Among Dopers, even conservative Dopers, it would be close to 0 because we are more nuanced.
This goes to what I mentioned earlier. I think the focus should be on minimum levels of opportunity - though hard to quantify. Equal opportunity is unrealistic and unattainable.
I avoid moral and ethical frameworks in this discussion because they are not necessary, and each individual would differ. As a practical matter however, I think we are all better served if we all look out for our own self interests. I’m not so sure that social mobility has decreased overall in recent times. Evidence suggests that it hasn’t.
It was rather flippant and in my head I had written more. I think it missed making the final draft. My point was meant to elaborate that on a global scale, the US is still dominant and quite competitive in terms of developing new technologies. Of course there is always room for more and better inventions but it’s a hard sell if you’re proposing (you’re not) some sweeping initiative to reduce income inequality for the promise of potential gains in the area of technological development and advancement. We’re already global leaders so the potential gains are not as persuasive as they would be if we were lagging behind in this area.
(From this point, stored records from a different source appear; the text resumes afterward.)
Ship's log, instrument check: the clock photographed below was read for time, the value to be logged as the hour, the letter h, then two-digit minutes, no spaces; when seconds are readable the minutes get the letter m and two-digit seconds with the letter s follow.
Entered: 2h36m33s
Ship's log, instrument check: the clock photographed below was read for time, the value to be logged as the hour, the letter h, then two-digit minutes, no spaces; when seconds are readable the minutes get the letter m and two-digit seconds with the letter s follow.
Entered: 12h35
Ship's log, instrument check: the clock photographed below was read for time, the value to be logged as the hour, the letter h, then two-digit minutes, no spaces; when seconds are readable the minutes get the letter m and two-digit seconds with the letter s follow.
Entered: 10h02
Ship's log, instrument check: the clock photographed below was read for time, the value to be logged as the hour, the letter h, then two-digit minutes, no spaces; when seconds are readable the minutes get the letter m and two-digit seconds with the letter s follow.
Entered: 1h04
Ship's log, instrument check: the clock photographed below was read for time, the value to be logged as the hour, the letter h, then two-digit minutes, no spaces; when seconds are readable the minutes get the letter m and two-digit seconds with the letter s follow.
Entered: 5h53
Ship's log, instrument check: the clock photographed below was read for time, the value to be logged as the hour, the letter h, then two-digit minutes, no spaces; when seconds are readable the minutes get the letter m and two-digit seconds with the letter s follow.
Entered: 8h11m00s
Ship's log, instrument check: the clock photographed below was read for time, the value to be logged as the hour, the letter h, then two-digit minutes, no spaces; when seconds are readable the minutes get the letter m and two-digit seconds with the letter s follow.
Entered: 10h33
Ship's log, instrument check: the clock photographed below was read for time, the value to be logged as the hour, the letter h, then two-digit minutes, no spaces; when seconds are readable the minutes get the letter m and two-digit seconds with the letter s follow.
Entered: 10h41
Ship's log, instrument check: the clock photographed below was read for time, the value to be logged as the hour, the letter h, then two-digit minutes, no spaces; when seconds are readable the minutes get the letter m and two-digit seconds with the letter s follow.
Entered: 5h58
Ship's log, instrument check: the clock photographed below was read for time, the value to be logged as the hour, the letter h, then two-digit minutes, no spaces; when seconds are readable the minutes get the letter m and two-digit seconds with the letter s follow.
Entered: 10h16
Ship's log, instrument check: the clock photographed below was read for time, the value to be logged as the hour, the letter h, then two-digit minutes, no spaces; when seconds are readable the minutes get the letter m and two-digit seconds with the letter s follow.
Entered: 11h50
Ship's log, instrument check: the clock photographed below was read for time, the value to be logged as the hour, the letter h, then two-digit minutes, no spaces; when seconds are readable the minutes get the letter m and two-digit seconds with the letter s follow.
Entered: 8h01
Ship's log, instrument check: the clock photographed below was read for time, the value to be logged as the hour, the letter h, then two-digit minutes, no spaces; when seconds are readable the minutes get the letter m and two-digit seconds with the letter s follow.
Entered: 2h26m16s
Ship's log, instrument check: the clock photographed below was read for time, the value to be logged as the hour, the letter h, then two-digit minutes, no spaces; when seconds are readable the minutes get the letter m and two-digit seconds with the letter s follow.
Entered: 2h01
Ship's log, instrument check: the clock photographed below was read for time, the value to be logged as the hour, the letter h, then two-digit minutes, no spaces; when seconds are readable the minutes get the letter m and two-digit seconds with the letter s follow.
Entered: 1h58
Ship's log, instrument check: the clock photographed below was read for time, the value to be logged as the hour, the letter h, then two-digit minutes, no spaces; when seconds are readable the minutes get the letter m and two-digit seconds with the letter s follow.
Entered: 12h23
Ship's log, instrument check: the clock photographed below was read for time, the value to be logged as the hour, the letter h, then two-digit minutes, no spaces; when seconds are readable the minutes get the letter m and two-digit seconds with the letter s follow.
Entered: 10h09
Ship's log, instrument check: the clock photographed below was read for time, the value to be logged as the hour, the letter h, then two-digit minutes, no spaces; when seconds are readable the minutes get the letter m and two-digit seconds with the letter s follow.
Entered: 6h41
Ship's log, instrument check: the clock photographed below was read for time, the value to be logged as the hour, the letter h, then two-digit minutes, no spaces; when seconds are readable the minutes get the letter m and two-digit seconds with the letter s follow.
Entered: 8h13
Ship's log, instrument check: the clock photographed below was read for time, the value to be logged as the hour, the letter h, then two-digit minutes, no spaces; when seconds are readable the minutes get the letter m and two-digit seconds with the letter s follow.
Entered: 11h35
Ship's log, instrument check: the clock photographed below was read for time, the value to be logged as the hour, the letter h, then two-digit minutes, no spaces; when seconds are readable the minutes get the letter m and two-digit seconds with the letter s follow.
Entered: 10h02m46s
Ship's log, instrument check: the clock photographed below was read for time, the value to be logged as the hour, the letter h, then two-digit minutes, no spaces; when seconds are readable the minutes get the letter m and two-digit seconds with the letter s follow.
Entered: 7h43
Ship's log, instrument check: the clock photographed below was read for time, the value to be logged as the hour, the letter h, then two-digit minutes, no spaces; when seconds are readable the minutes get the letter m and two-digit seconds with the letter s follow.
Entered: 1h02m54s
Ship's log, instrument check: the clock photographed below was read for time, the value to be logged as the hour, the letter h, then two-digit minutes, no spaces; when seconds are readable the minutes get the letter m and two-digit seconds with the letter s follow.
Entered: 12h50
And if you’re not proposing something to address it, then what’s the point really?
Ultimately complaints about rising income inequality are unpersuasive since that gap alone is not sufficient to draw any conclusions. Consider two people, A and B. A earns 1,000,000 and B earns 20,000 - a gap of 980,000. Then, they both get a 10% raise. Boo yah for them! A now earns 1,100,000 and B earns 22,000. The gap is now 1,078,000, an increase of 98,000. I’d say this is a positive for both people even though income inequality has increased. I think of this whenever I hear the term income inequality. That measure alone is not sufficient to make any judgment so when that measure is used to draw conclusions it’s unpersuasive. I think mobility is a much more important topic myself.
I can drop this then. I don’t think it’s a question of being over or under paid, just being paid what the market will bear.
Actually, we were closer to revolution then than now, even if it was still an exaggeration then. I think it’s “cute” that the youngsters on this MB feel that rioting in the streets is right around the corner. Hell, we actually had rioting in the streets back then (the 60s).
But I really want to delve deeper into wolfpup’s thesis, which is that "the oligarchs’ have brainwashed people into believing things like "there’s no such thing as “‘poor’ but only ‘rich’ and ‘soon to be rich’”. I frankly call absolute BS on claims like that. Even on issues like Climate Change, it’s unclear to me that the vast numbers of deniers in the US got there by being brainwashed by “the Oligarchs” as opposed getting there the same way they got to a non-belief in evolution. And surely “the Oligarchs” aren’t the ones out there pushing anti-evolution views.
Americans are not like Europeans and we never have been. We don’t have the same high level of trust of government. That’s part of the American ethos, and if politicians play to that tune, it’s s tune that is already there-- not one planted by “the Oligarchs”.